How to implement a dictionary (Trie vs HashTable and important issues)?

Denys S. picture Denys S. · Jan 14, 2011 · Viewed 22.5k times · Source

I've ran across several questions and articles saying that dictionary implementation in java is done best using tries. But most of them didn't address important issues, as far as I saw it. So, next is a real world task:

Let's assume that I need to implement a dictionary (let's say something like Lingvo, but simpler) using java. For my particular task it is needed to store word definitions and to perform fast dictionary lookup.

Please, address next questions:

  • What data structure should I use then (Trie or HashTable)?
  • How should it(search, datastruct) be organised if I need the dictionary to be case insensitive?
  • What if I want it(search, dictionary) to be case sensitive?

P.S.: Code examples are highly appreciated. :)

Thanks for answers in advance.

UPDATE:If we're talking about standard DS implementations in java, is it true that HashTable will be the best one for this particular task? Why not HashMap, TreeMap or LinkedHashMap?

Answer

Konrad Rudolph picture Konrad Rudolph · Jan 14, 2011

I want to address just one point in your question:

A trie is not a general-purpose dictionary data structure. The reason is that a trie is a specialized search tree for (sub)string search. Generally, you will be more interested in general search trees, e.g. binary search trees or B-trees.
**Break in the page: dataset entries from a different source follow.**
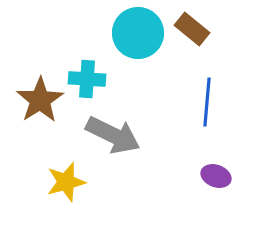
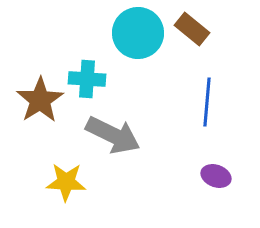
yellow star: rotated 18 degrees clockwise
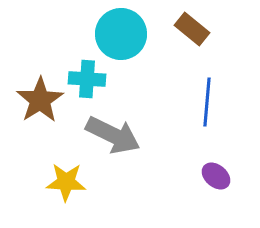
cyan circle: moved 17 px left, 1 px down
purple ellipse: rotated 20 degrees clockwise
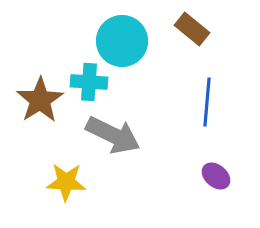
cyan circle: moved 1 px right, 7 px down
cyan cross: moved 2 px right, 3 px down
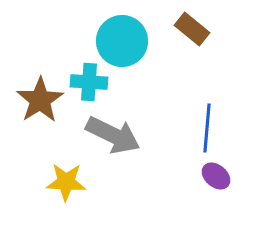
blue line: moved 26 px down
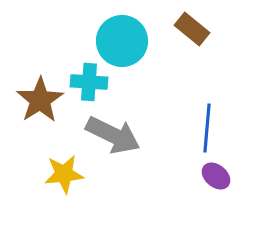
yellow star: moved 2 px left, 8 px up; rotated 9 degrees counterclockwise
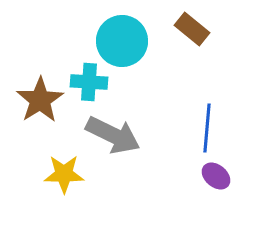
yellow star: rotated 6 degrees clockwise
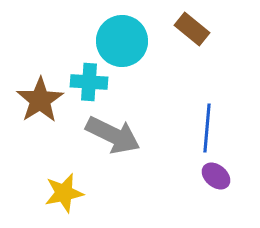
yellow star: moved 19 px down; rotated 12 degrees counterclockwise
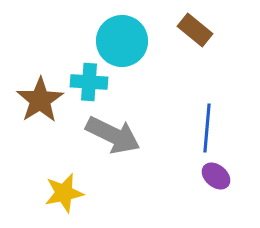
brown rectangle: moved 3 px right, 1 px down
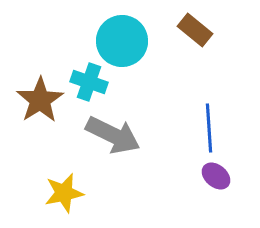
cyan cross: rotated 15 degrees clockwise
blue line: moved 2 px right; rotated 9 degrees counterclockwise
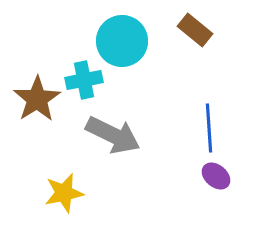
cyan cross: moved 5 px left, 2 px up; rotated 30 degrees counterclockwise
brown star: moved 3 px left, 1 px up
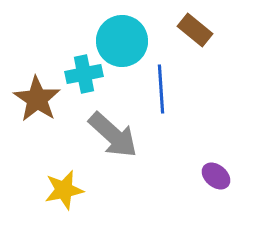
cyan cross: moved 6 px up
brown star: rotated 6 degrees counterclockwise
blue line: moved 48 px left, 39 px up
gray arrow: rotated 16 degrees clockwise
yellow star: moved 3 px up
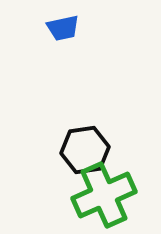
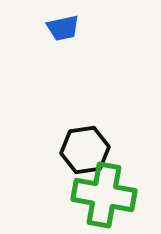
green cross: rotated 34 degrees clockwise
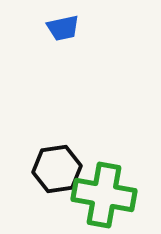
black hexagon: moved 28 px left, 19 px down
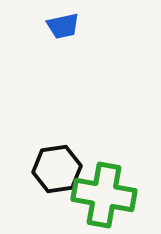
blue trapezoid: moved 2 px up
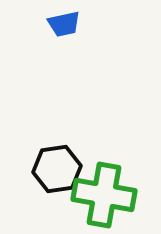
blue trapezoid: moved 1 px right, 2 px up
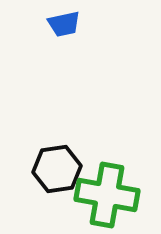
green cross: moved 3 px right
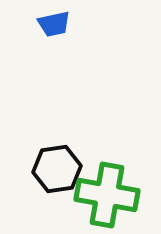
blue trapezoid: moved 10 px left
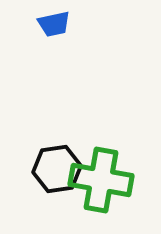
green cross: moved 6 px left, 15 px up
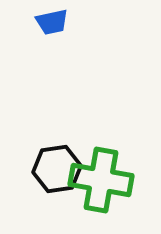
blue trapezoid: moved 2 px left, 2 px up
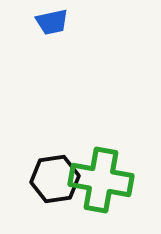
black hexagon: moved 2 px left, 10 px down
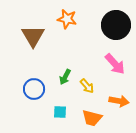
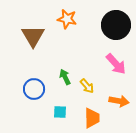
pink arrow: moved 1 px right
green arrow: rotated 126 degrees clockwise
orange trapezoid: rotated 105 degrees counterclockwise
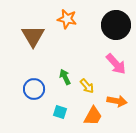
orange arrow: moved 2 px left
cyan square: rotated 16 degrees clockwise
orange trapezoid: moved 1 px right, 2 px up; rotated 30 degrees clockwise
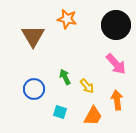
orange arrow: moved 1 px up; rotated 108 degrees counterclockwise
All these implementations rely on an ordering of the dictionary elements, and all of them have a logarithmic average-case and worst-case runtime for common operations.

A hash table, by contrast, does not require a relative ordering of the elements. Instead, it requires that elements are hashable and equality comparable. The worst-case characteristic of common hash table characteristics is much worse than for trees, namely linear in the number of elements.

However, with a bit of care the average case for hash tables operations can be made constant (i.e. independent of the container size). What’s more, it can be proven that slower operations are exceedingly rare.

In practice, this means that except for very specialized use-cases, hash tables beat tree-based dictionaries hands down.

The downside to this is that hash tables impose an arbitrary-seeming order on its elements. If you are interested in getting the items from your dictionary in sorted order, hash tables are not for you.

(There are other interesting implementations of dictionaries, e.g. skip lists which rival search trees and probabilistic implementations like the Bloom filter.)

A trie-based implementation can only be used if you are dealing with a dictionary of string values, in which case it is actually often a good choice, in particular if many strings in the dictionary share common prefixes and are rather short.